Task statement: Can you return the items from the very first line through the line containing "What is the spread", both ends included, reproducing each line unchanged?

[[ Record set open ]]

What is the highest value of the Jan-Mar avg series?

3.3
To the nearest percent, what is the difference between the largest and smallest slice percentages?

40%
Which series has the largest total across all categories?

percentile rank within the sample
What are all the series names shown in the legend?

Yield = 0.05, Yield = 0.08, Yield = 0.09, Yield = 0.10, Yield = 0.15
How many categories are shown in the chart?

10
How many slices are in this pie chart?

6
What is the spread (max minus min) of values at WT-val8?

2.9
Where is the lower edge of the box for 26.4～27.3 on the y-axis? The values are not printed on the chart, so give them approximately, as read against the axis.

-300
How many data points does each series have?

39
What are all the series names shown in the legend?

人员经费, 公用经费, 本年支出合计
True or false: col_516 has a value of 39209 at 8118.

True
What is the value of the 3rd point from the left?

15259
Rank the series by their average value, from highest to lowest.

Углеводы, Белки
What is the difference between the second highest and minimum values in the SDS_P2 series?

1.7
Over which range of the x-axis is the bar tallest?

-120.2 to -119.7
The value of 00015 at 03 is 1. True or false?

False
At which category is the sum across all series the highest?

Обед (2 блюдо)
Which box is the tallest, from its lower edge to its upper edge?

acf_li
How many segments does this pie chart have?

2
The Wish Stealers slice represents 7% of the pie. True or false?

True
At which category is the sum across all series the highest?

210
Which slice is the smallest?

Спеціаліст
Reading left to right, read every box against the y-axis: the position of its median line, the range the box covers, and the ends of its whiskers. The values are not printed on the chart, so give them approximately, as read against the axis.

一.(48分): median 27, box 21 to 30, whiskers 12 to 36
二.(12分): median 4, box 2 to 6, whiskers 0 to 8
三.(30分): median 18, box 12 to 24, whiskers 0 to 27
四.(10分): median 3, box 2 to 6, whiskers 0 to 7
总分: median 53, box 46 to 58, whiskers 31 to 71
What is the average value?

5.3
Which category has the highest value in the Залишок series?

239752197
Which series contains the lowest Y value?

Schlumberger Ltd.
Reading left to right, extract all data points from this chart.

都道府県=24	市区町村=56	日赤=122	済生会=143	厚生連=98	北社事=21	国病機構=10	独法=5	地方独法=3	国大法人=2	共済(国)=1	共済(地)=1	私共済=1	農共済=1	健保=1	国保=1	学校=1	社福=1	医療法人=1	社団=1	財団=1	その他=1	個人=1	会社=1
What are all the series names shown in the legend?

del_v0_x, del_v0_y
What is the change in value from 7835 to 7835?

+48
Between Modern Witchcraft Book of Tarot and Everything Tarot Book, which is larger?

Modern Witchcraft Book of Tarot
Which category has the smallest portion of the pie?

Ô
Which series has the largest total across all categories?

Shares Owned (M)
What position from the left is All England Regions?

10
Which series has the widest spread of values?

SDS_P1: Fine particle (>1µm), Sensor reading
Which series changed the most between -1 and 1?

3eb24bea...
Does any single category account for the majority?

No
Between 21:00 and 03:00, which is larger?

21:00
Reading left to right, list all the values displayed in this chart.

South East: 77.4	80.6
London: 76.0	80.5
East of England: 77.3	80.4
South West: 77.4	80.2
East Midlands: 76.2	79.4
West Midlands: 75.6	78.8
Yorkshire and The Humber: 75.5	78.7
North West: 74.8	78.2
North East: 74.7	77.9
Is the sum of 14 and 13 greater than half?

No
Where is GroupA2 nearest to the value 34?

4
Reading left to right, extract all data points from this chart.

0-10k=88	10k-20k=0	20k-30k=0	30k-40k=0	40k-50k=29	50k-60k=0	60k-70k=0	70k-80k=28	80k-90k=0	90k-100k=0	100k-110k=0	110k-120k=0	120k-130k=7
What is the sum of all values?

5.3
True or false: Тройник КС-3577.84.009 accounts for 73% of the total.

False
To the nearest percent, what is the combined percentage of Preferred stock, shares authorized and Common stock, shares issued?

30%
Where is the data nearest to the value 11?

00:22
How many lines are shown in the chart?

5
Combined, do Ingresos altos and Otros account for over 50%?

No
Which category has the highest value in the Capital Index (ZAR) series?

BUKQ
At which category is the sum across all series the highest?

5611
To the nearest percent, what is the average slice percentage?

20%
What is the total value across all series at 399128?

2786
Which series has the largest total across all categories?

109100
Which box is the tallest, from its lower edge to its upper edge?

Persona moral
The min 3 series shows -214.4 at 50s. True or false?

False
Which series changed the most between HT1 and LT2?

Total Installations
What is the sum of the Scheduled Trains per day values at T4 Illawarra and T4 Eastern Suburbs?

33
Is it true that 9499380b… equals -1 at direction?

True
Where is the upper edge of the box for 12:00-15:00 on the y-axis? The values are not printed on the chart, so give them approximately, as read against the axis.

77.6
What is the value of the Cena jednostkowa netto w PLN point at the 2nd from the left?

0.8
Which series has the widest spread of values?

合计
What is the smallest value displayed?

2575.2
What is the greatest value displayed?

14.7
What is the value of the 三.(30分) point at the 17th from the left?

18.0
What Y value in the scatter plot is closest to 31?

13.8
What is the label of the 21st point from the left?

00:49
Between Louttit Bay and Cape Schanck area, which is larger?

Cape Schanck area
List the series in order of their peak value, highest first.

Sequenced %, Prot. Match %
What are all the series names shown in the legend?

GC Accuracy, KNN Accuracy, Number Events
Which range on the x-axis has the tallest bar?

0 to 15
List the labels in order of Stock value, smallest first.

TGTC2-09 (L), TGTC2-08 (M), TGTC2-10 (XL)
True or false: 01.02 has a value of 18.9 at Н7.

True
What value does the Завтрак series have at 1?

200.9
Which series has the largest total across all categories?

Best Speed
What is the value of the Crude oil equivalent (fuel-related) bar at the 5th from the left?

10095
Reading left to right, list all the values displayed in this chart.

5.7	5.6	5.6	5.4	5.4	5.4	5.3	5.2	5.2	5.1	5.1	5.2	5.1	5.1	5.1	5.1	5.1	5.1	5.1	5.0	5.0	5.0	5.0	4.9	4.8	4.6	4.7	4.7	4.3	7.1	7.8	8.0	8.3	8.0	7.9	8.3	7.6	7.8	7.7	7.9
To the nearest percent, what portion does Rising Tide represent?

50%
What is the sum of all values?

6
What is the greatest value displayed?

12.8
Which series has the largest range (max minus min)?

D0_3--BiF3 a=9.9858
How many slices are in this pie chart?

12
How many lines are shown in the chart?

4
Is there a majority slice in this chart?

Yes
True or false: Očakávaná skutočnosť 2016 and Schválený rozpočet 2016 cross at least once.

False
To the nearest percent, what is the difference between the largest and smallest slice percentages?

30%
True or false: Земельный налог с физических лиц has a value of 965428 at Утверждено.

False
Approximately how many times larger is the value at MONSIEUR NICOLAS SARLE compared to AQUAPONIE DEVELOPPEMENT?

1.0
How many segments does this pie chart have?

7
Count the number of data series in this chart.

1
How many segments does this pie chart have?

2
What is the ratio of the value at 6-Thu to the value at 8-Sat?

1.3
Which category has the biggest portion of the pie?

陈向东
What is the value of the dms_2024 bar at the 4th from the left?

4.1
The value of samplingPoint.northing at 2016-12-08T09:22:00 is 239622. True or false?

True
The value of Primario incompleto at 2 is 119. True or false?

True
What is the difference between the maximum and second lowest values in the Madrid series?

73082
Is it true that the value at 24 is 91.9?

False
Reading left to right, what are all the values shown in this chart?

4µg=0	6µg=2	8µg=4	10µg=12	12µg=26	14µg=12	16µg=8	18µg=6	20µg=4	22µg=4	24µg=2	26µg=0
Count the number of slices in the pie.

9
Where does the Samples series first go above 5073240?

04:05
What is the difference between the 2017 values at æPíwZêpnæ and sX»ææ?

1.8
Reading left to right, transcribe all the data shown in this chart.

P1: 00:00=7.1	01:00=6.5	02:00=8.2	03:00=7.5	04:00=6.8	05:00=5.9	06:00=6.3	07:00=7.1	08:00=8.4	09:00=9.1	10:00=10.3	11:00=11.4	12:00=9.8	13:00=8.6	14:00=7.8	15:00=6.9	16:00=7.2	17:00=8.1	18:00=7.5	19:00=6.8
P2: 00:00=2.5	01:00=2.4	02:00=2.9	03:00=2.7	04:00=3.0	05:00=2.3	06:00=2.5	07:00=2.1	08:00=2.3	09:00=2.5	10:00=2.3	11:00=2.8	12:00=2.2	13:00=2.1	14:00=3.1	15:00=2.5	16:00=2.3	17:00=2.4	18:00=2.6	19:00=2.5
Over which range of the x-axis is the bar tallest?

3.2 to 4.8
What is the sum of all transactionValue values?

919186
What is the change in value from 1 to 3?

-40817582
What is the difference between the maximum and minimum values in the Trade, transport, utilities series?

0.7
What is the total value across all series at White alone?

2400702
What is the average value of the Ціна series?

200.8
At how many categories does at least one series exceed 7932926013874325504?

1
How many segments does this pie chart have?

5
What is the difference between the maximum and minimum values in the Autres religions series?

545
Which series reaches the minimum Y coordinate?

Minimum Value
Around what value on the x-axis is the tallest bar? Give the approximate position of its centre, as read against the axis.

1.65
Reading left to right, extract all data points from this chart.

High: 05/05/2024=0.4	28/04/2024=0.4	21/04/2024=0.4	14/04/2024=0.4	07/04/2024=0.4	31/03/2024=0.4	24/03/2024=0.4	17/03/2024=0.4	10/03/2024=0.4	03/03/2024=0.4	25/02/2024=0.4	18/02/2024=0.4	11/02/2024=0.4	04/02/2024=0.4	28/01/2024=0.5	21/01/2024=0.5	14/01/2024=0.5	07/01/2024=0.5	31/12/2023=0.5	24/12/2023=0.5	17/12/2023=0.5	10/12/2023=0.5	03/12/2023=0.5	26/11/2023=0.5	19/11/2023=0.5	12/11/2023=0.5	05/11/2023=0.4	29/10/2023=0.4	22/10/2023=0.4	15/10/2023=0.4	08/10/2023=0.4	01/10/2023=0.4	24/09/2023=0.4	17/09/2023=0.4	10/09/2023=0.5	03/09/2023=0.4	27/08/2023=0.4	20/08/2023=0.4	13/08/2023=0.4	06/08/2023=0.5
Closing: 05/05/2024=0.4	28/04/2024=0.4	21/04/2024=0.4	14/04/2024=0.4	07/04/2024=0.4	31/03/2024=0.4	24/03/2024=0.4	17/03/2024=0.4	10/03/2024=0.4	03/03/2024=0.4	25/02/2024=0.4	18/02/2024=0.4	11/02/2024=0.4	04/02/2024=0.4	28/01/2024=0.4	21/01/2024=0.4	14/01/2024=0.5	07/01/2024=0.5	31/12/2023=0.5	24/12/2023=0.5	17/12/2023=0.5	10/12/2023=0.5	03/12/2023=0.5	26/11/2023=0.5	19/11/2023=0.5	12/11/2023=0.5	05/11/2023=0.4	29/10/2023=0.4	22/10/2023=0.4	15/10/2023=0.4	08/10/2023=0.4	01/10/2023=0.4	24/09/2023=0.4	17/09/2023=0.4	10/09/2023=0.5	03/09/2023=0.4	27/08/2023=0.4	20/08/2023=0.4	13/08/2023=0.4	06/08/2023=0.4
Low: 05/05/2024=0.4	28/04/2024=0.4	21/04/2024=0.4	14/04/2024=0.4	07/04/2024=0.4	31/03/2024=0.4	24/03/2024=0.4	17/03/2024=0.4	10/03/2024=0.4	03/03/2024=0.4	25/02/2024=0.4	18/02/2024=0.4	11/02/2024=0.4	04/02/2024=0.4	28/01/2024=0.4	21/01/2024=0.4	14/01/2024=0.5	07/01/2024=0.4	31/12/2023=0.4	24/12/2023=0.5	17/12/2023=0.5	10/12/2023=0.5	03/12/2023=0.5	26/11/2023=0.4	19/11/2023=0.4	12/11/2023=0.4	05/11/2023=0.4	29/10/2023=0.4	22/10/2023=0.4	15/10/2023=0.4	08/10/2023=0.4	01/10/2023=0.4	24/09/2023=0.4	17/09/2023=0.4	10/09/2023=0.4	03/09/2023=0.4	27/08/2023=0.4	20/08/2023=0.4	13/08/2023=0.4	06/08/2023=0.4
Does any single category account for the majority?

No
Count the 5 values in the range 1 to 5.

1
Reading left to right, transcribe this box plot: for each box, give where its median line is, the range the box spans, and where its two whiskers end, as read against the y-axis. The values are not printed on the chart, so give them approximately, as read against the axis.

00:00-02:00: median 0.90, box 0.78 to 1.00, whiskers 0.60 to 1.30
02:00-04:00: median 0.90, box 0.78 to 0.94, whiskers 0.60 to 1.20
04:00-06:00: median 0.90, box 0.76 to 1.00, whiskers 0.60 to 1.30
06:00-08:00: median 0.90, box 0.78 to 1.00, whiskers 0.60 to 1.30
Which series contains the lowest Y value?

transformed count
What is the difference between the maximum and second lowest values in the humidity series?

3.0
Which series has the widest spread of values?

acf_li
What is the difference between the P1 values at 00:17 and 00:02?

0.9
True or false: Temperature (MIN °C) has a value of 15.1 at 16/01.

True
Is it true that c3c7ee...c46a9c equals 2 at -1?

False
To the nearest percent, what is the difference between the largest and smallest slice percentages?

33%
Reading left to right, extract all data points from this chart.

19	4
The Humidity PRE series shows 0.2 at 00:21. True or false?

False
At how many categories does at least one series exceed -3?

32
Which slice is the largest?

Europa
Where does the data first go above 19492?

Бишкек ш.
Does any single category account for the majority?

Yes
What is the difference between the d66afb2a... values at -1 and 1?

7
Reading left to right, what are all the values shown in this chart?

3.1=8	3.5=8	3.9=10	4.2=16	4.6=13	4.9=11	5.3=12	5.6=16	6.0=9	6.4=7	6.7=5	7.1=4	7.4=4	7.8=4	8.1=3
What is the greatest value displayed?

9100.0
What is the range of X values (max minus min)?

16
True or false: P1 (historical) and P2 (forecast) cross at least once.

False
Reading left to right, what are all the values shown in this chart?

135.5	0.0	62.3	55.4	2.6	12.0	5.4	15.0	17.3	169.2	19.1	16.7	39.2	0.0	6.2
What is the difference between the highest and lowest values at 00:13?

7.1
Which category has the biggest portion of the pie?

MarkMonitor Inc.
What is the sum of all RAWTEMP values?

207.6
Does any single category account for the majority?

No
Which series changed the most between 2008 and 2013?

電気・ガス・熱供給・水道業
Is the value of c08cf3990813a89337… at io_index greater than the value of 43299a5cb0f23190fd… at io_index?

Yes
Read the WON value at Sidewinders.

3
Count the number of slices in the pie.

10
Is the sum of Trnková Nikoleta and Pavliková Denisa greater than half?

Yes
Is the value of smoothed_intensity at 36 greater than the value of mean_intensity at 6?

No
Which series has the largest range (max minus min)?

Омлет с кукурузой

[[ Record set closed ]]

Reply to the task:
What is the highest value of the Jan-Mar avg series?

3.3
To the nearest percent, what is the difference between the largest and smallest slice percentages?

40%
Which series has the largest total across all categories?

percentile rank within the sample
What are all the series names shown in the legend?

Yield = 0.05, Yield = 0.08, Yield = 0.09, Yield = 0.10, Yield = 0.15
How many categories are shown in the chart?

10
How many slices are in this pie chart?

6
What is the spread (max minus min) of values at WT-val8?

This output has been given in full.